Jaques Augustin-Catherine Pajou

Jaques Augustin-Catherine Pajou, “Mercure ou le Commerce”, 1780, Detail, Marble, 196 x 86 x 82 cm, Richelieu Wing of the Louvre Museum, Paris

The son of famous sculptor Augustin Pajou, Jacques-Augustin-Catherine Pajou was born in August of 1766 in Paris, France. He was a painter, both of portraits and historical scenes, and a sculptor in the Classical style, with the emphasis on form, simplicity, proportion and the clarity of formal structure. In 1784, Pajou became a student at Paris’ Royal Academy of Painting and Sculpture. 

Pajou’s devotion to Greco-Roman art, developed by his later studies in Rome at the Académie Française, was evident throughout his career. For his diploma work at the Royal Academy, he sculpted his “Pluton Tenat Cerbere Enchaint  (Pluto Enchanting Cerebus)”, which was approved by the Royal Academy in 1759 and submitted for admission in 1760. This sculpture is now on view in the Louvre.

Jacques Pajou received a directive from King Louis XVI for the creation of statues to honor great Frenchmen. This led to a succession of work in the 1770s which included busts of naturalist Georges Buffon: Madame Du Barry, the last mistress of King Louis XV; and mathematician and scientist René Descartes. During this time, Pajou also sculpted a statuette of clergyman Jacques-Bénigne Bossuet, a master orator known for his sermons.

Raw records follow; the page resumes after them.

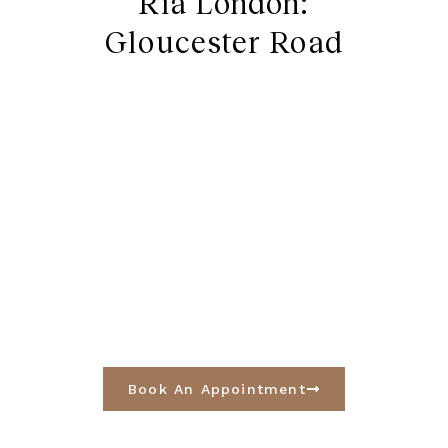
Ria London:
Gloucester Road
Book An Appointment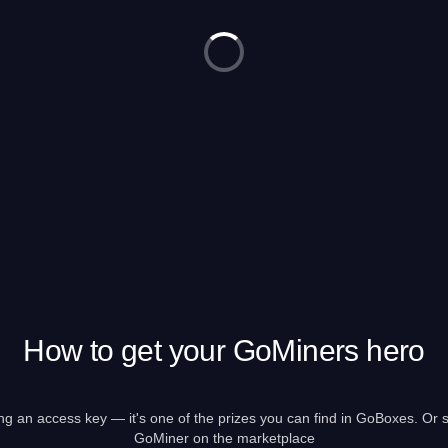
How to get your GoMiners hero
g an access key — it's one of the prizes you can find in GoBoxes. Or s
GoMiner on the marketplace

Jacques Pajou was appointed keeper of  King Louis XVI’s antiquities in 1777, and commissioned by the King to complete the Fontaine des Innocents in Paris, constructed by architect Pierre Lescot and sculptor Jean Goujon. Originally scheduled for destruction for sanitary reasons in 1787, it was saved, largely by the efforts of writer Quatremère de Quincy, and moved to Paris’ square Place Jaochim-du-Bellay. Pajou’s commission was to create a fourth façade for the fountain, in the same style as the other three, so that the fountain could be free standing.